CW: Is the NaN non-determinism here same or different from scalar operations, or can this be more ambitious?

PP: If you have hardware support then yes, youd expect that x86 would have a different sign but

CW: is the nondeterminism in the sign bit something we already allow in scalars?

PP: I got this wrong, question is if you have a canonical payload, and you operate on two of them, you should get a canonical payload back. With the baseline spec you get a 2-3x instruction bloat in codegen.

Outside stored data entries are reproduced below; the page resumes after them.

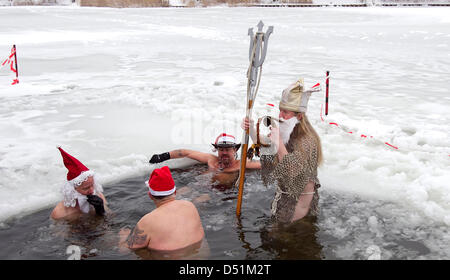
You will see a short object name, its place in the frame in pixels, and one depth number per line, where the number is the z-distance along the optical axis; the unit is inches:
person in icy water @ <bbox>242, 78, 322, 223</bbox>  150.4
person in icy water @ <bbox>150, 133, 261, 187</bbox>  232.8
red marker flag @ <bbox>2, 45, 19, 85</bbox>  442.4
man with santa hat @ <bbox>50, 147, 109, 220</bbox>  177.3
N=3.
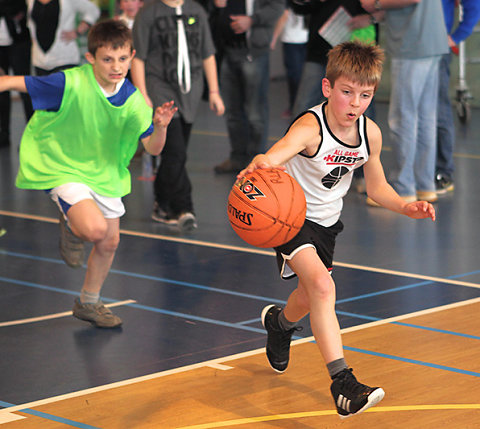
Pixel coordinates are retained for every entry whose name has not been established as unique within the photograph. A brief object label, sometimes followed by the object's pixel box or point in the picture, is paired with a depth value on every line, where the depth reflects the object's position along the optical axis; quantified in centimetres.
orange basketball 790
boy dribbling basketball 783
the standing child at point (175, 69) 1493
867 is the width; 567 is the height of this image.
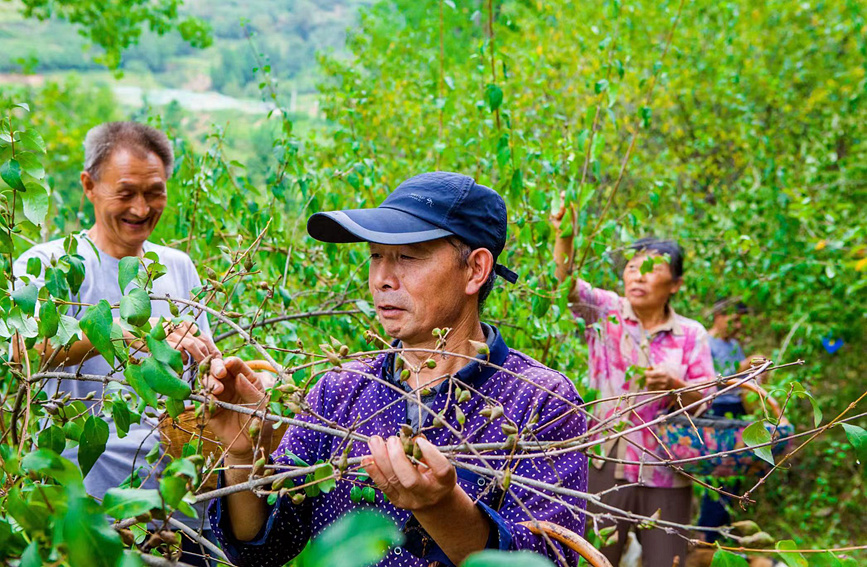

Here you might make the expensive more costly on x86, because f16 codegen is going to be more expensive

IR: I think it makes sense to be less restrictive here on determinism here

CW: we should carefully write up how it would be different from scalar nondterminsim so we can see how it comes out

PP: it should be straightforward

IR slide, implementation feedback

CW: for the analogous existing f32 and f64 SIMD instructions, do they all round to even, and do they have similar problems on x86?

IR: they are round to even, and they are natively supported, the only problem is with double transition, when you go from 64 to 32 and 32 to 16, there is no such issue for just 64 and 32. There’s no direct conversion from 64 to 16 in F16C.

CW: I’m not asking you to justify Intel’s decision, but asking if there’s more info :)

IR: yeah there’s no issue with just 64 and 32, no 2-hop conversion so, double-rounding isn’t a problem. It’s a similar issue to FMA. it’s a good idea maybe to move f64 to f16 conversion to relaxed SIMD

CW: Should be fine in principle, but we should document it carefully

IR: yeah, it’s a good idea. I assume most of the use cases don’t care about that rounding, especially e.g. for ML workloads.